As a Yemeni, Mr. Moqbel was ineligible for repatriation because of the civil war, which made it impossible for the Obama administration to negotiate safe security arrangements. Instead, neighboring Oman agreed to take him, along with 29 other detainees, in one of the most successful resettlement programs. He has found work in a factory, married and is now father to two children, according to the former Guantánamo prisoner Mansour Adayfi, who chronicles life after detention for some former prisoners. As a rule, former detainees in Oman refuse to speak with foreign reporters, apparently at the urging of the host nation.

Mr. Mujahid, a Yemeni, is one of 18 men imprisoned in the United Arab Emirates, which never made good on a deal with the Obama administration to rehabilitate the detainees and find jobs in the country, whose work force is mostly made up of foreigners. Efforts to address the issue mostly stalled during the Trump administration, which dismantled the State Department office that managed Guantánamo transfers. To fill the vacuum, some United Nations experts have expressed concern about the men, particularly over reports that the Emirates planned to repatriate them to Yemen, where the prisoners fear persecution, including death.

Mr. Abu Ghanem, a Yemeni, has a sister who is a naturalized Saudi citizen and sponsored his transfer to Saudi Arabia, where he started off in a rehabilitation program. The Obama administration made similar deals for several Yemeni men with strong family ties to the kingdom. Mr. Abu Ghanem was released a year later, is now married and has a job — something he said he aspired to do in his May 2016 appearance before the Guantánamo parole board. There is no implication of legal wrongdoing on his record, the Saudi official said.

Mr. Bahlul, a Yemeni, was the closest person to the Qaeda inner circle who was taken to Guantánamo on that January flight and is serving life in prison as the only sentenced convict among the 40 detainees there. He was convicted in 2008 of three separate war crimes for serving as Osama bin Laden’s public relations director and personal secretary. Since 2011, appellate lawyers, who are paid by the Pentagon, have challenged his case and the legitimacy of the military commissions in the federal courts. They have successfully argued to have two of the three charges dismissed and are still appealing his remaining conviction, for conspiring to commit war crimes.

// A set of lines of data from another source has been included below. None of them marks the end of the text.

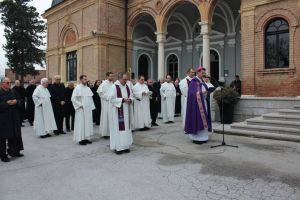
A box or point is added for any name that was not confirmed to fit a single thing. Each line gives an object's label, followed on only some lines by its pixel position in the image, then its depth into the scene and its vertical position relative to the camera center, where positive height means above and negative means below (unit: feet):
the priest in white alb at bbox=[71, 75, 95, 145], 26.08 -1.68
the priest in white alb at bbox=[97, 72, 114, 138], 29.60 -1.13
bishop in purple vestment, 24.90 -1.62
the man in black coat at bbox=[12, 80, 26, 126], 41.38 +0.80
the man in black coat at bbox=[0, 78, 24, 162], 20.68 -1.94
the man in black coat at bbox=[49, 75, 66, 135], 33.12 -0.86
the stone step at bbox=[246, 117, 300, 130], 27.28 -2.73
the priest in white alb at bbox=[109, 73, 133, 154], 22.27 -1.75
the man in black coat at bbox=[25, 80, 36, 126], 41.50 -1.07
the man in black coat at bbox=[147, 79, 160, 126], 38.45 -1.05
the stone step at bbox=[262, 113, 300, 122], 28.48 -2.22
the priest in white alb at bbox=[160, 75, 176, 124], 41.04 -0.69
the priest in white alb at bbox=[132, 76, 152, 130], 34.06 -1.28
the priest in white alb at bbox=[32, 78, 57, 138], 30.68 -1.80
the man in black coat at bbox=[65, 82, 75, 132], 34.88 -1.14
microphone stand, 23.58 -4.08
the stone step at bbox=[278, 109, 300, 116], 29.50 -1.72
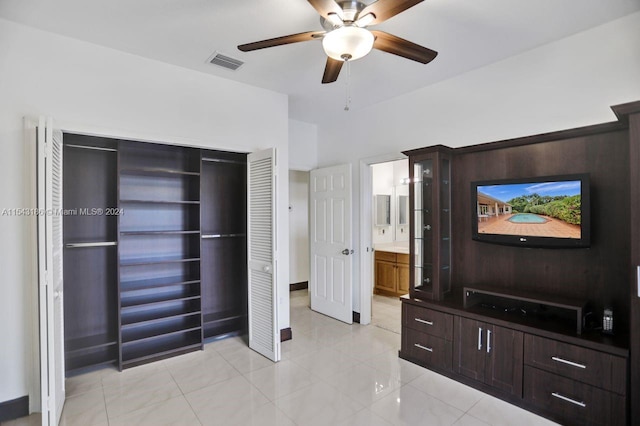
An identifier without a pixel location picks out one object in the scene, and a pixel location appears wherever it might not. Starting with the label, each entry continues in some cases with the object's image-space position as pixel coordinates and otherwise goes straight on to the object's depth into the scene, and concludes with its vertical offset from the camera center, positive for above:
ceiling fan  1.75 +1.10
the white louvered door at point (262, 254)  3.22 -0.45
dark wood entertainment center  2.07 -0.68
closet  3.02 -0.40
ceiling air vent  2.95 +1.45
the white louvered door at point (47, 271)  2.00 -0.37
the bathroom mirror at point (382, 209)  5.95 +0.04
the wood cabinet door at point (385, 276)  5.36 -1.12
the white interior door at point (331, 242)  4.28 -0.45
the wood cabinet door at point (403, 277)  5.20 -1.10
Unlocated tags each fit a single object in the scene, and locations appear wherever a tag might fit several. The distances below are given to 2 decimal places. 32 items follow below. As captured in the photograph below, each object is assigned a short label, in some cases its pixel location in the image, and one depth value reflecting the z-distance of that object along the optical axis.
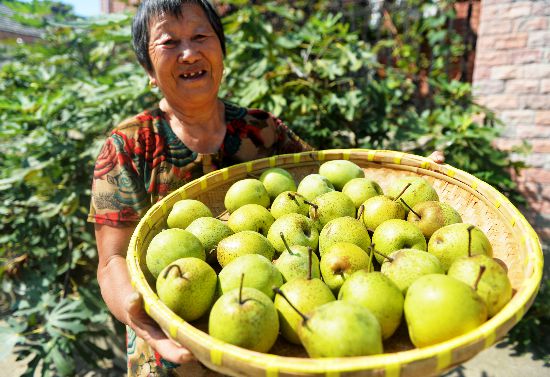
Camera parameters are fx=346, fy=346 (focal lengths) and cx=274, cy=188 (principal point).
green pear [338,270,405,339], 0.39
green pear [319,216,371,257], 0.52
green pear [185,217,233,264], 0.54
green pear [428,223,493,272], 0.47
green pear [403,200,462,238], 0.53
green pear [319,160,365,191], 0.68
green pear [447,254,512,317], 0.39
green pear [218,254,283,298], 0.44
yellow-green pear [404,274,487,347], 0.35
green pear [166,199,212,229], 0.57
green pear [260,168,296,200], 0.66
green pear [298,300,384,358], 0.34
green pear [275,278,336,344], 0.40
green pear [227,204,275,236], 0.58
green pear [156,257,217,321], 0.41
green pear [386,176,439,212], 0.60
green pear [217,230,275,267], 0.50
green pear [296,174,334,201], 0.64
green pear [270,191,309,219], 0.60
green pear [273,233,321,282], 0.47
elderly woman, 0.58
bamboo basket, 0.31
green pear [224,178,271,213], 0.62
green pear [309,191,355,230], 0.58
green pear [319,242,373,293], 0.46
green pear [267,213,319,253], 0.53
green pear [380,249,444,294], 0.43
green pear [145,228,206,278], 0.48
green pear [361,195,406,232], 0.56
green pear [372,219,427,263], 0.50
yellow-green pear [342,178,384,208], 0.62
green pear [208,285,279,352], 0.37
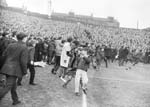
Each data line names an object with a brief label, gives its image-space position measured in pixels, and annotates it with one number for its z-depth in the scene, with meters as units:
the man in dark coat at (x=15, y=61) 6.34
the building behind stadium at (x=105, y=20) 87.07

Mr. Yazidi, a Tunisian, was cleared for transfer in January 2010, but he has not agreed to meet with either Tunisian or U.S. officials to discuss his repatriation. He has not met with a lawyer for years, and it is not known why he has resisted release. A notation in his case file says that in 2002, he was convicted in absentia in Tunisia for being involved in a terrorist organization abroad, and was sentenced to 20 years in prison. Although the Arab Spring toppled his nation’s long-running dictatorship in 2011, the courts from the period remain intact and he could still face punishment on his return.